Alright, let’s talk about something that stuck with me from League of Legends. It’s that line, you know, the one that goes something like “die to rise again”. I remember hearing it, probably from one of the champs, maybe Aatrox? Can’t quite recall exactly who says it or the precise wording, but the core idea, die to rise again, really lodged itself in my head.

At first, yeah, it just sounded cool. Edgy, game-y. You die in lane, you respawn, you try again. Simple enough in the context of Summoner’s Rift. You get ganked, make a bad play, face-check a bush you shouldn’t have… boom, grey screen. But then you’re back. You maybe buy smarter, play safer, or coordinate better with your team. You learn, or you should learn, from that ‘death’.
Getting Knocked Down
But then, life happens, right? Outside of the game. I went through a period, a while back, where things just weren’t clicking. Felt like I was hitting wall after wall. Not gonna bore you with the nitty-gritty details, but it was rough. Felt like I was constantly getting knocked down, failing at stuff I was putting real effort into. It was frustrating, made me wanna just… stop trying, honestly.
I remember thinking about that quote then. Not in a literal sense, obviously. But the idea… ‘dying’ felt like failing, like hitting rock bottom with a project or a personal goal. It felt like the end of that particular attempt. That feeling of defeat, the metaphorical ‘grey screen’ where you just feel powerless for a bit.
The ‘Rising Again’ Part
So, what did I do? Well, for a bit, not much. Wallowed a little, maybe played some actual League to distract myself. But the quote kept echoing. ‘Die to rise again’. Okay, so the ‘dying’ part happened. What about the ‘rising’? That wasn’t just going to happen automatically like respawning in a game.
This took actual effort:

- First, I had to actually accept the ‘death’, the failure. Stop making excuses or blaming everything else. Just own it. Okay, that didn’t work. I messed up here, and here.
- Then, I started picking apart why it didn’t work. What went wrong? What could I have done differently? Like reviewing a VOD of a bad game, but for life stuff.
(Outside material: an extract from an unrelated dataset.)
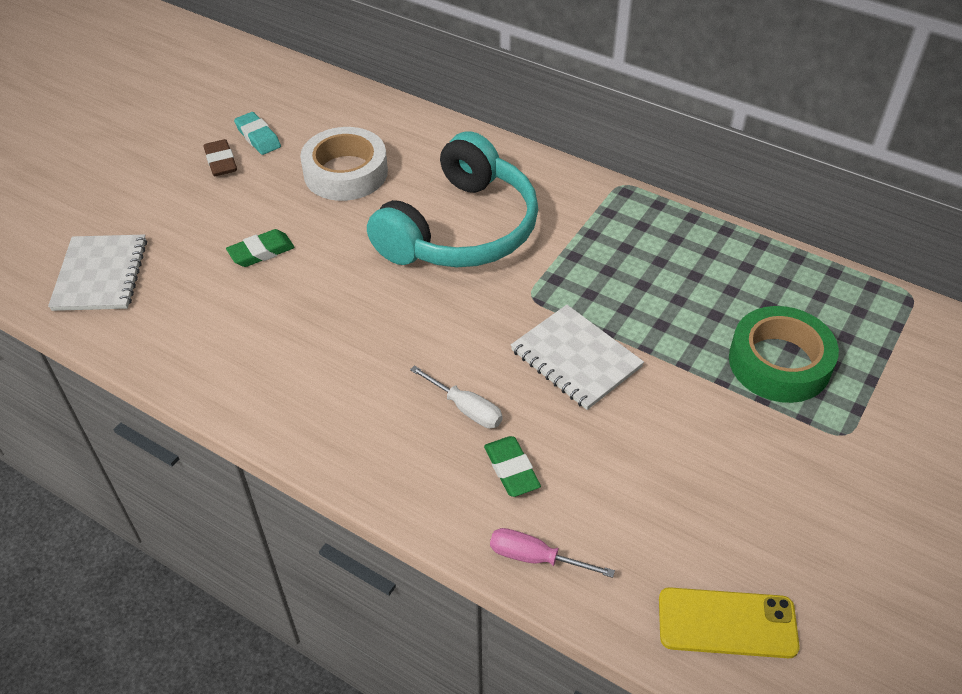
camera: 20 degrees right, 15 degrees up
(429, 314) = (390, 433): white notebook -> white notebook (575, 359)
- Next came the hard part: getting back up. Forcing myself to try again, but differently this time. Using what I learned from the screw-up. It wasn’t a big, glorious phoenix moment like in the movies. It was slow. Grinding. Trying small things, adjusting, sometimes failing again, but smaller failures this time.
It was a process. A clumsy, sometimes painful process. But each time I forced myself to get back up and apply the lessons from the last ‘death’, I felt a little stronger, a little smarter. I wasn’t just respawning; I felt like I was leveling up, slowly.
Now, I wouldn’t say I actively seek out failure, nobody wants that. But when setbacks happen, and they always do, that quote pops into my head. It reframes things. Okay, this is the ‘die’ part. It sucks. But it’s not the end. It’s the setup for the ‘rise again’ part. It reminds me that failure is temporary, and it’s only truly failure if you don’t get back up and learn something from it. It’s become a weird little mental tool I use to push through tough spots. Just gotta embrace the respawn timer and come back stronger.